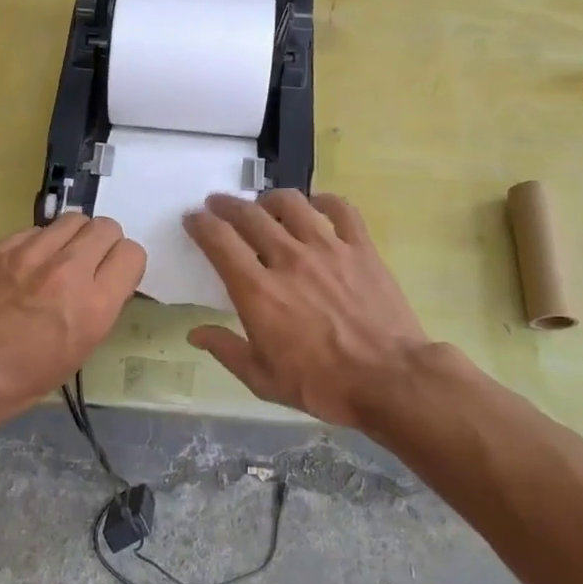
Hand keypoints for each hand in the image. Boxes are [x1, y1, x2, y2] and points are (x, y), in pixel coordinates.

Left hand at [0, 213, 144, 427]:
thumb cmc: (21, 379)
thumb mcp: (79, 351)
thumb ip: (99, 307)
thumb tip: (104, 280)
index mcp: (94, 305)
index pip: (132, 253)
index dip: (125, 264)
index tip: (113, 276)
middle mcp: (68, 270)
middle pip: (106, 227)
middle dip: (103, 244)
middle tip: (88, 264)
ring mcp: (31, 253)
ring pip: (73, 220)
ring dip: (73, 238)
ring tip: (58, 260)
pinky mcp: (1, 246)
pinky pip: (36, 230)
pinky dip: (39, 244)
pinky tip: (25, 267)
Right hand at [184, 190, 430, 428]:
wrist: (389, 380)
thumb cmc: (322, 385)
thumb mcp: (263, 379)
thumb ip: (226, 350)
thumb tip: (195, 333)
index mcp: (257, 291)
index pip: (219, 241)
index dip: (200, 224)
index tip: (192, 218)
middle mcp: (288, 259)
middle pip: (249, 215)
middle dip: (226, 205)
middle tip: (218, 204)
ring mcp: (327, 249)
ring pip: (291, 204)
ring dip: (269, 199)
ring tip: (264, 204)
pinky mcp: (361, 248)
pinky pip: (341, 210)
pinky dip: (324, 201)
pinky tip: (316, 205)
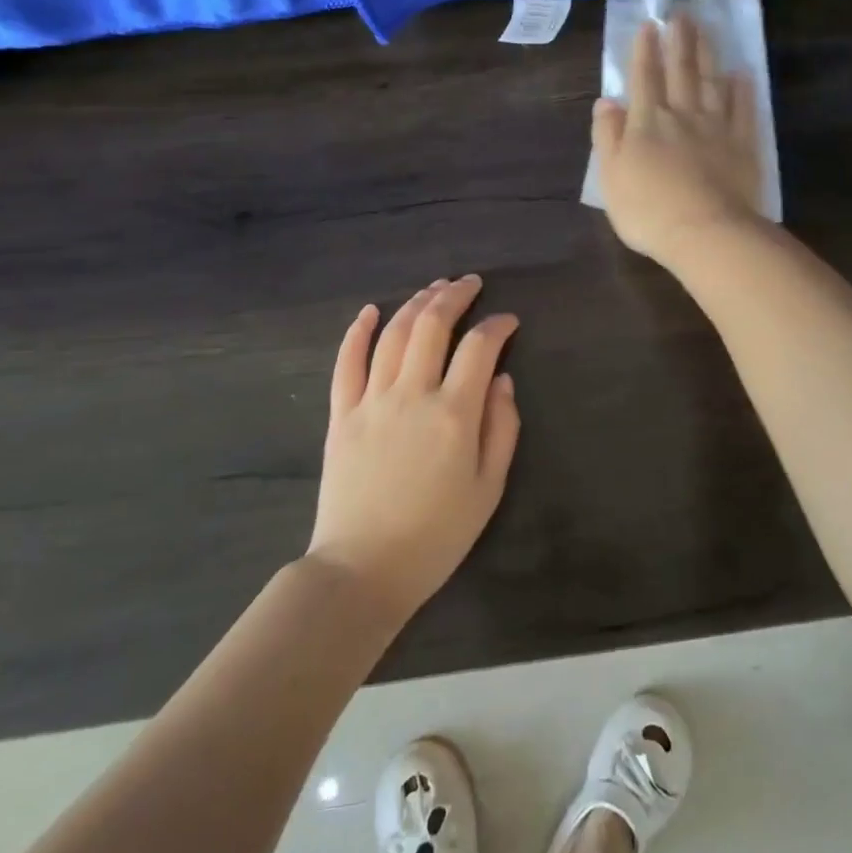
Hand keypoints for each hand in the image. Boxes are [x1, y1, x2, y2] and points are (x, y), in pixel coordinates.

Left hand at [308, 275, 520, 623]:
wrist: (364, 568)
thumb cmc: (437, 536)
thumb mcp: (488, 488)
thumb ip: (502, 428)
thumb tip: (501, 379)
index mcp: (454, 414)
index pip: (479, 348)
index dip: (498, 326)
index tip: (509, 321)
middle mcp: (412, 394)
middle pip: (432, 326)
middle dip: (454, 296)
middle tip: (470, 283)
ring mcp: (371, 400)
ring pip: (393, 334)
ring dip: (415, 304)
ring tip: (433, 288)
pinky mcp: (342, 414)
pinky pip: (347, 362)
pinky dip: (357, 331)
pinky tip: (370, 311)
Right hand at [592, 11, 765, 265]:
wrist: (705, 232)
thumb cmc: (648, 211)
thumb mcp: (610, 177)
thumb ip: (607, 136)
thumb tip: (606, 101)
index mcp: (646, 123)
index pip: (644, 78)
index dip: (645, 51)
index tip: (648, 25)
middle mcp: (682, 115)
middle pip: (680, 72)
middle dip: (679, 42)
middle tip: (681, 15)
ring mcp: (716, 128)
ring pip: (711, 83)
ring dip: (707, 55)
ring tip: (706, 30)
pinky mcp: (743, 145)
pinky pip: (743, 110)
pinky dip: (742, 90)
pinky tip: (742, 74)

━━━━━━━━━━

_Task goal_
The lines above that hold the word "hand" should be found and copied out.

_Written answer_
Hand keypoints for each hand in the image. Boxes are [x1, y1, x2, y2] and points are (x, y), in pixel coordinates.
Left hand at [0, 213, 144, 427]:
Right hand at [184, 190, 430, 428]:
Hand keypoints for each hand in the image. Boxes are [x1, y1, x2, y2] and points are (x, y), in pixel coordinates.
Left hand at [308, 275, 520, 623]:
Right hand at [592, 11, 765, 265]:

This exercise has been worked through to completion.